> [What the task asks] Please write out each entry below exactly as given.
[[ Records for processing, beginning ]]
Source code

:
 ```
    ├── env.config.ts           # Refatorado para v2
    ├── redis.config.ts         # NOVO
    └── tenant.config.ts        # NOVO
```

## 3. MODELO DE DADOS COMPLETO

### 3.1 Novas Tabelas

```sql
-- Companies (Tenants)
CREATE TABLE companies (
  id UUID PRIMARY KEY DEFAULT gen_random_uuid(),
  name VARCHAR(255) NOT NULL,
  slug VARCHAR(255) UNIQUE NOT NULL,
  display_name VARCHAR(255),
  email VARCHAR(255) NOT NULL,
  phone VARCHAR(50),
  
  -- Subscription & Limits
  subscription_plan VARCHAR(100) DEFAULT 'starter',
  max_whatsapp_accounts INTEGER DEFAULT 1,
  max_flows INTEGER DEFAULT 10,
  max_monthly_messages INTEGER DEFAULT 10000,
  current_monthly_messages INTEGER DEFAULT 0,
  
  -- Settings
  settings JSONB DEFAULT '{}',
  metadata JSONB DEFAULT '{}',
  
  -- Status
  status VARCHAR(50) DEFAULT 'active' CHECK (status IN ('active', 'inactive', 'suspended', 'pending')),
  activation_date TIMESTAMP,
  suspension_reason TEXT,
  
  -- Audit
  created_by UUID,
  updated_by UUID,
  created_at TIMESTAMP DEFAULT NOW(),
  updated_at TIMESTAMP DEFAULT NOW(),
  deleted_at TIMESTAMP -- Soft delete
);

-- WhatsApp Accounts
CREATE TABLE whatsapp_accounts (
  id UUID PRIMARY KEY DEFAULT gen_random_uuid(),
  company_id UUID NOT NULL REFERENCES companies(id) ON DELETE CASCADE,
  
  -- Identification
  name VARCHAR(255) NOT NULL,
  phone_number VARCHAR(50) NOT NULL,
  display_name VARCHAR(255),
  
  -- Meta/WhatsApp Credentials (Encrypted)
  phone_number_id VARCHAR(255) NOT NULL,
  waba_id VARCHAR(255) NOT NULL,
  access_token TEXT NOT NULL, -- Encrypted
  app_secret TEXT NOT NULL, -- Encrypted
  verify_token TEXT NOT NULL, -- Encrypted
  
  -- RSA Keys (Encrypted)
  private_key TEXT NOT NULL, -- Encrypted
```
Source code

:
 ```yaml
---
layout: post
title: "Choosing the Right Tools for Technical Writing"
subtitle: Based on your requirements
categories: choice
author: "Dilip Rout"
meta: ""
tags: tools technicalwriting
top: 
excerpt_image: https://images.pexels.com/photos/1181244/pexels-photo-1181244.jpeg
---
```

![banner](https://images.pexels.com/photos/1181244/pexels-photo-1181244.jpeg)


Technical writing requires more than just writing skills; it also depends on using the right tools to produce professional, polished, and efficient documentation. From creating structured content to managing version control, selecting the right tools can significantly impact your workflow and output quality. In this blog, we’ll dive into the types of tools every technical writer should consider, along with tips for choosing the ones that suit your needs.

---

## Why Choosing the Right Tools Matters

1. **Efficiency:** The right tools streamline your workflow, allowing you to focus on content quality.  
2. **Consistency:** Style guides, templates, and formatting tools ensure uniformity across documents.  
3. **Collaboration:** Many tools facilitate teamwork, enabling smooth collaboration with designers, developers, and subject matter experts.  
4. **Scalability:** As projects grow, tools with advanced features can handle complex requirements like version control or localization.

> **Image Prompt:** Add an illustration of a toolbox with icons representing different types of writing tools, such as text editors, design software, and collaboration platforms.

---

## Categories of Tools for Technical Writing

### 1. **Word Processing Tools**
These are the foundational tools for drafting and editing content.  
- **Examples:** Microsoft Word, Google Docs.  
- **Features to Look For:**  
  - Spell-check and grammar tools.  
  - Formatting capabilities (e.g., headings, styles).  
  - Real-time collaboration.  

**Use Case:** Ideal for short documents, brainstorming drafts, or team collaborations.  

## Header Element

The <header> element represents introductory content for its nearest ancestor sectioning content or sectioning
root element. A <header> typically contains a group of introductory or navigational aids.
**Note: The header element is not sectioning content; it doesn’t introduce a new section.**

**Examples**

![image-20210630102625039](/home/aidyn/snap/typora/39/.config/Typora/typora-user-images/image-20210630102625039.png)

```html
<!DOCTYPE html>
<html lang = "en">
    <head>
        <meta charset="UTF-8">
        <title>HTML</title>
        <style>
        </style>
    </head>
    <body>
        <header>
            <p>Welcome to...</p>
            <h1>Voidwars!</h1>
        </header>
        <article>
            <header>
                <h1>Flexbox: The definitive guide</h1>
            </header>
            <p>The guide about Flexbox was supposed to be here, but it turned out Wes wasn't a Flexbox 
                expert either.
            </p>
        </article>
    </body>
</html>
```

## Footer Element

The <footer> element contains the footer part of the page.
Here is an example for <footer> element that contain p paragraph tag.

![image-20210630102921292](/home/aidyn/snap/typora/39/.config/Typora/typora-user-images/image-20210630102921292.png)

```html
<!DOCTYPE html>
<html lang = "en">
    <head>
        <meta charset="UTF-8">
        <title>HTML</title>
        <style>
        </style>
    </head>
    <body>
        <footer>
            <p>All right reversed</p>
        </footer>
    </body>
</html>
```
[[ Records for processing, end ]]
> [Output of the task]
Source code

:
 ```
    ├── env.config.ts           # Refatorado para v2
    ├── redis.config.ts         # NOVO
    └── tenant.config.ts        # NOVO
```

## 3. MODELO DE DADOS COMPLETO

### 3.1 Novas Tabelas

```sql
-- Companies (Tenants)
CREATE TABLE companies (
  id UUID PRIMARY KEY DEFAULT gen_random_uuid(),
  name VARCHAR(255) NOT NULL,
  slug VARCHAR(255) UNIQUE NOT NULL,
  display_name VARCHAR(255),
  email VARCHAR(255) NOT NULL,
  phone VARCHAR(50),
  
  -- Subscription & Limits
  subscription_plan VARCHAR(100) DEFAULT 'starter',
  max_whatsapp_accounts INTEGER DEFAULT 1,
  max_flows INTEGER DEFAULT 10,
  max_monthly_messages INTEGER DEFAULT 10000,
  current_monthly_messages INTEGER DEFAULT 0,
  
  -- Settings
  settings JSONB DEFAULT '{}',
  metadata JSONB DEFAULT '{}',
  
  -- Status
  status VARCHAR(50) DEFAULT 'active' CHECK (status IN ('active', 'inactive', 'suspended', 'pending')),
  activation_date TIMESTAMP,
  suspension_reason TEXT,
  
  -- Audit
  created_by UUID,
  updated_by UUID,
  created_at TIMESTAMP DEFAULT NOW(),
  updated_at TIMESTAMP DEFAULT NOW(),
  deleted_at TIMESTAMP -- Soft delete
);

-- WhatsApp Accounts
CREATE TABLE whatsapp_accounts (
  id UUID PRIMARY KEY DEFAULT gen_random_uuid(),
  company_id UUID NOT NULL REFERENCES companies(id) ON DELETE CASCADE,
  
  -- Identification
  name VARCHAR(255) NOT NULL,
  phone_number VARCHAR(50) NOT NULL,
  display_name VARCHAR(255),
  
  -- Meta/WhatsApp Credentials (Encrypted)
  phone_number_id VARCHAR(255) NOT NULL,
  waba_id VARCHAR(255) NOT NULL,
  access_token TEXT NOT NULL, -- Encrypted
  app_secret TEXT NOT NULL, -- Encrypted
  verify_token TEXT NOT NULL, -- Encrypted
  
  -- RSA Keys (Encrypted)
  private_key TEXT NOT NULL, -- Encrypted
```
Source code

:
 ```yaml
---
layout: post
title: "Choosing the Right Tools for Technical Writing"
subtitle: Based on your requirements
categories: choice
author: "Dilip Rout"
meta: ""
tags: tools technicalwriting
top: 
excerpt_image: https://images.pexels.com/photos/1181244/pexels-photo-1181244.jpeg
---
```

![banner](https://images.pexels.com/photos/1181244/pexels-photo-1181244.jpeg)


Technical writing requires more than just writing skills; it also depends on using the right tools to produce professional, polished, and efficient documentation. From creating structured content to managing version control, selecting the right tools can significantly impact your workflow and output quality. In this blog, we’ll dive into the types of tools every technical writer should consider, along with tips for choosing the ones that suit your needs.

---

## Why Choosing the Right Tools Matters

1. **Efficiency:** The right tools streamline your workflow, allowing you to focus on content quality.  
2. **Consistency:** Style guides, templates, and formatting tools ensure uniformity across documents.  
3. **Collaboration:** Many tools facilitate teamwork, enabling smooth collaboration with designers, developers, and subject matter experts.  
4. **Scalability:** As projects grow, tools with advanced features can handle complex requirements like version control or localization.

> **Image Prompt:** Add an illustration of a toolbox with icons representing different types of writing tools, such as text editors, design software, and collaboration platforms.

---

## Categories of Tools for Technical Writing

### 1. **Word Processing Tools**
These are the foundational tools for drafting and editing content.  
- **Examples:** Microsoft Word, Google Docs.  
- **Features to Look For:**  
  - Spell-check and grammar tools.  
  - Formatting capabilities (e.g., headings, styles).  
  - Real-time collaboration.  

**Use Case:** Ideal for short documents, brainstorming drafts, or team collaborations.  

## Header Element

The <header> element represents introductory content for its nearest ancestor sectioning content or sectioning
root element. A <header> typically contains a group of introductory or navigational aids.
**Note: The header element is not sectioning content; it doesn’t introduce a new section.**

**Examples**

![image-20210630102625039](/home/aidyn/snap/typora/39/.config/Typora/typora-user-images/image-20210630102625039.png)

```html
<!DOCTYPE html>
<html lang = "en">
    <head>
        <meta charset="UTF-8">
        <title>HTML</title>
        <style>
        </style>
    </head>
    <body>
        <header>
            <p>Welcome to...</p>
            <h1>Voidwars!</h1>
        </header>
        <article>
            <header>
                <h1>Flexbox: The definitive guide</h1>
            </header>
            <p>The guide about Flexbox was supposed to be here, but it turned out Wes wasn't a Flexbox 
                expert either.
            </p>
        </article>
    </body>
</html>
```

## Footer Element

The <footer> element contains the footer part of the page.
Here is an example for <footer> element that contain p paragraph tag.

![image-20210630102921292](/home/aidyn/snap/typora/39/.config/Typora/typora-user-images/image-20210630102921292.png)

```html
<!DOCTYPE html>
<html lang = "en">
    <head>
        <meta charset="UTF-8">
        <title>HTML</title>
        <style>
        </style>
    </head>
    <body>
        <footer>
            <p>All right reversed</p>
        </footer>
    </body>
</html>
```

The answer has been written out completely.